Improvements to the Dbm module and a new module Dbhash

Michael McLay (mclay@eeel.nist.gov)
Wed, 23 Mar 94 20:15:46 EST

The file ftp.eeel.nist.gov:/pub/python/dbhash.tar.gz contains the BSD
hash database library, a new persistent associative array class
(Dbhash), and an extension module, hashmodule.c. The ndbm emulation
functions found in the BSD library does not have the block size limit
of the standard UNIX ndbm library, so simply substituting the BSD
libdb.a archive eliminates the most common cause of the dbm.error:
Cannot add item to database.

The new class, Dbhash, which is a knockoff of Dbm.py, use the BSD hash
database functions instead of the ndbm emulated interface. The change
eliminates the string size limit of Dbm for almost all situations.
(Objects from a few bytes to hundreds of kilobytes can be store in the
same file, if configuration parameters are selected correctly.
Problems can develop when extreme values are used in parameters.) The
dbhash module adds several performance tuning parameters that are
available through the BSD hash interface. (See the paper on hash in
the BSD doc directory.)

Using hash increases performance slightly over ndbm and storage
efficiency is also improved. Storage overhead does degrades as the
size of dbhash grows to around 100k entries, but for databases in the
10k element range the overhead is reasonable. The space overhead is
about 1.54 for 1000 elements when objects average about 11.6k bytes.
The overhead jumps to over a factor of four by 100k entries.

Using the technique similar to Dbm.py, the Dbhash.py module places a
thin wrapper over a builtin module named dbhash. The wrapper allows
the Dbhash objects to use any built-in type as an key or value in the
the database, not just strings. One additional change in Dbhash has
improved read performance considerably over Dbm. Instead of using ``
and eval() to encode and evaluate the key and value into dbhash, the
Dbhash class uses marshal.dump and marshal.load. A test was conducted
dumping and restoring 1000 instances of a complex object[1]. Dumping
with 'array' and loading with eval(array) took:

stringify 33.0 seconds
eval 132.7 seconds

Using marshal.dump to dump the same array and then reloading using
marshal.load takes:

dumps 24.7 seconds
loads 8.7 seconds

Startup time for python might be reduced if it Dbhash were used to store
compiled .py files instead of .pyc files. The change would eliminate
opening multiple .pyc files to execute a single script. Programs
should execute a bit faster, a benchmark test indicated that using a
single file might reduce start-up time by 10%.

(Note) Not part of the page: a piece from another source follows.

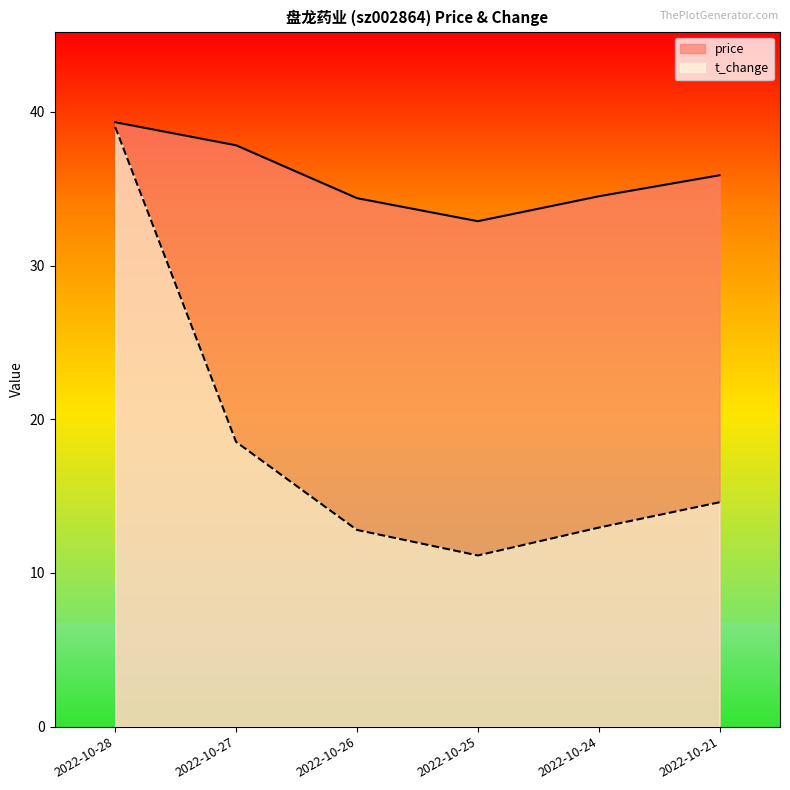

Which series has the largest range (max minus min)?

t_change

My apologies for the messy tar file. The hashmodule was built in the
Modules directory because of problems I had trying to build it under
the Extensions directory. The db directory was placed under the
Modules directory and the following line was added to the Setup file.

dbhash hashmodule.o -Idb/include -Idb/hash -Idb/PORT/sunos.4.1.3/include -Idb/PORT/sunos.4.1.3 ./db/PORT/sunos.4.1.3/libdb.a

The db/PORT/sunos.4.1.3 Makefile must be executed before making
python. This configuration should probably be reworked to eliminate
the dependence on an architecture specific PORT directory and to
possibly make libdb.a automatically when python is built.

[1] The following object was used to for the complex comparison
tdata = ((['list',2,'of',0.4],[3,4.6,3,'mixed',7],{'bob':'smith'}),(['list',2,'of',0.4],[3,4.6,3,'mixed',7],{'bob':'smith'}),(['list',2,'of',0.4],[3,4.6,3,'mixed',7],{'bob':'smith'}),(['list',2,'of',0.4],[3,4.6,3,'mixed',7],{'bob':'smith'}),(['list',2,'of',0.4],[3,4.6,3,'mixed',7],{'bob':'smith'}),(['list',2,'of',0.4],[3,4.6,3,'mixed',7],{'bob':'smith'}),(['list',2,'of',0.4],[3,4.6,3,'mixed',7],{'bob':'smith'}),(['list',2,'of',0.4],[3,4.6,3,'mixed',7],{'bob':'smith'}),(['list',2,'of',0.4],[3,4.6,3,'mixed',7],{'bob':'smith'}),(['list',2,'of',0.4],[3,4.6,3,'mixed',7],{'bob':'smith'}))

Michael J. McLay
National Institute of Standards and Technology
Bld 220 Rm A357 (office), Bld 220 Rm B344 (mail)
Gaithersburg, Maryland 20899, (301)975-4099